What you should do: Exactly how many lines in this listing contain "down"? Only the number is needed.

-- Available data follows --

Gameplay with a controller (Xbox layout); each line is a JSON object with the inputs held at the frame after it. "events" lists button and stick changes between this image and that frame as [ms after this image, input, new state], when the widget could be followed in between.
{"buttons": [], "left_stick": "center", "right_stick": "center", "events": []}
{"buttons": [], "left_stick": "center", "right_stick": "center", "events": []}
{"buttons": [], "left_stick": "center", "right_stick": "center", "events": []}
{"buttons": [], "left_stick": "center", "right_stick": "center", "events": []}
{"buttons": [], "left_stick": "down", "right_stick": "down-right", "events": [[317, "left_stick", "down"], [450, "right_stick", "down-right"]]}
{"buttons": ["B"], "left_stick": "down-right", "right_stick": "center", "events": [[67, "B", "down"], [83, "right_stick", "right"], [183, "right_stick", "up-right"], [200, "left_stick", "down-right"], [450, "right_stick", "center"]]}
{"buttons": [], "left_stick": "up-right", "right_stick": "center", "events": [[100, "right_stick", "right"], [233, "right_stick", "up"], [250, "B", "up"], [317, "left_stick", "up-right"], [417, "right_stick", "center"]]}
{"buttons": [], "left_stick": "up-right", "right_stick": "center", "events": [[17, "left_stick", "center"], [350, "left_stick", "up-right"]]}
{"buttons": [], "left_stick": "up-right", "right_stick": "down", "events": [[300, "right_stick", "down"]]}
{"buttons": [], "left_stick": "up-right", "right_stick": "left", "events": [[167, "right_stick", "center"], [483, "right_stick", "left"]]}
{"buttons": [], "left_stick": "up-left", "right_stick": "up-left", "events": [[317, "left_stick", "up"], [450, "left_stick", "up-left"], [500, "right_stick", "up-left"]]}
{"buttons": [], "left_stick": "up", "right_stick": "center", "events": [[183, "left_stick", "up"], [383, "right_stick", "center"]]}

-- Available data concluded --

Solved exercise: 3